Cheaper jacks can bring extra contamination into the solder and increase risk of dry joint with wacky behaviour. Even with high quality parts things can still go wrong where the solder process ends up off temperature problem is that slightly under temperature everything tests and looks perfect at the factory just its not going to stay that way.
Of course not all the parts that make up a GPU card are from the same vendor or have the same max recommend temperature so some parts on the board may be rated for a higher soldering temperature. The parts rated for higher soldering temperature could be a choke or something like it could be soaking up heat like a heat sink so result in solder on them and items near them not being the right temperature.
Basically there is a real art to soldering a multi part board and getting a 100 percent correctly soldered board every single time.
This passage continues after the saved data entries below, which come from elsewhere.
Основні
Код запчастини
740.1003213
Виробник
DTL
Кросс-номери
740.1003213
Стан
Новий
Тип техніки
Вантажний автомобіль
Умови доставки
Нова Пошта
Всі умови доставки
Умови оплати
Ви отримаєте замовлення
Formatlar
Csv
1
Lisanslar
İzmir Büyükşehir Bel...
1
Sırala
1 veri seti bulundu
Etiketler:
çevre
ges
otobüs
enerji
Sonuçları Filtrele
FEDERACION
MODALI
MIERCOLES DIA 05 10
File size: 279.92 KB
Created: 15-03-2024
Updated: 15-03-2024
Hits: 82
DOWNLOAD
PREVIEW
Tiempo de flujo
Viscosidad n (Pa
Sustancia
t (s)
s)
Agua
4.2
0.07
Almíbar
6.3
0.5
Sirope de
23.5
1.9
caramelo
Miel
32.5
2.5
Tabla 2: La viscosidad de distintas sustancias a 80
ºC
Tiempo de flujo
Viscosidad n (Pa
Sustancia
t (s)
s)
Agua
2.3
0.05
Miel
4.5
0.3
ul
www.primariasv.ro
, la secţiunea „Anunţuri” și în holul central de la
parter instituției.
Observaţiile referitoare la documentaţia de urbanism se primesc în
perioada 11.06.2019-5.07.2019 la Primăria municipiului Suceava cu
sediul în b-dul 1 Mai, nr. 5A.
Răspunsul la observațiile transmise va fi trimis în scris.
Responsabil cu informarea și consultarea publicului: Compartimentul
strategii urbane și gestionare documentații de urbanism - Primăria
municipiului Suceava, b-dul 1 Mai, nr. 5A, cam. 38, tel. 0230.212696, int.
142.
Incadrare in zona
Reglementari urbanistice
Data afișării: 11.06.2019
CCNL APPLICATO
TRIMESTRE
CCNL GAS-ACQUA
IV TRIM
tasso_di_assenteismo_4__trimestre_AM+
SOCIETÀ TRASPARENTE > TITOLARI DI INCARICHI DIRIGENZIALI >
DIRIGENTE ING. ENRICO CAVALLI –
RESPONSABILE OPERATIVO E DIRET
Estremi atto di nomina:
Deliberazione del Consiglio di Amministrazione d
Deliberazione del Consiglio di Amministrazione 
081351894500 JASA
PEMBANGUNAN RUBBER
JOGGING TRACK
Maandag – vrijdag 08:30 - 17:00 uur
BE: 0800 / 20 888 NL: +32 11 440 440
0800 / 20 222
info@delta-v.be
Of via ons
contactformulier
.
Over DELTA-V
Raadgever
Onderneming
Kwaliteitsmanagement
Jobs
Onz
There is a percentage of lemon.
You are right the design is a factor but its not the biggest factor these days as most of the design issues were addressed back in the day. The biggest factor is that the these solder faults getting to end users now are basically undetectable at factory so maker may only find out like 6-8 months latter when return merchandise authorization (RMA) of cards happen if they come back at all that something went slightly wrong on X day in the production line. Do note what I said users who get these cards who are not pushing the output to limit are not going to notice the defective solder joints in most cases until at least the warranty is over.
Its very hard to fix this class of problem. Percentage of cards is lemons we just have to accept it and pray if we are going to be pushing it to limit we don't get one.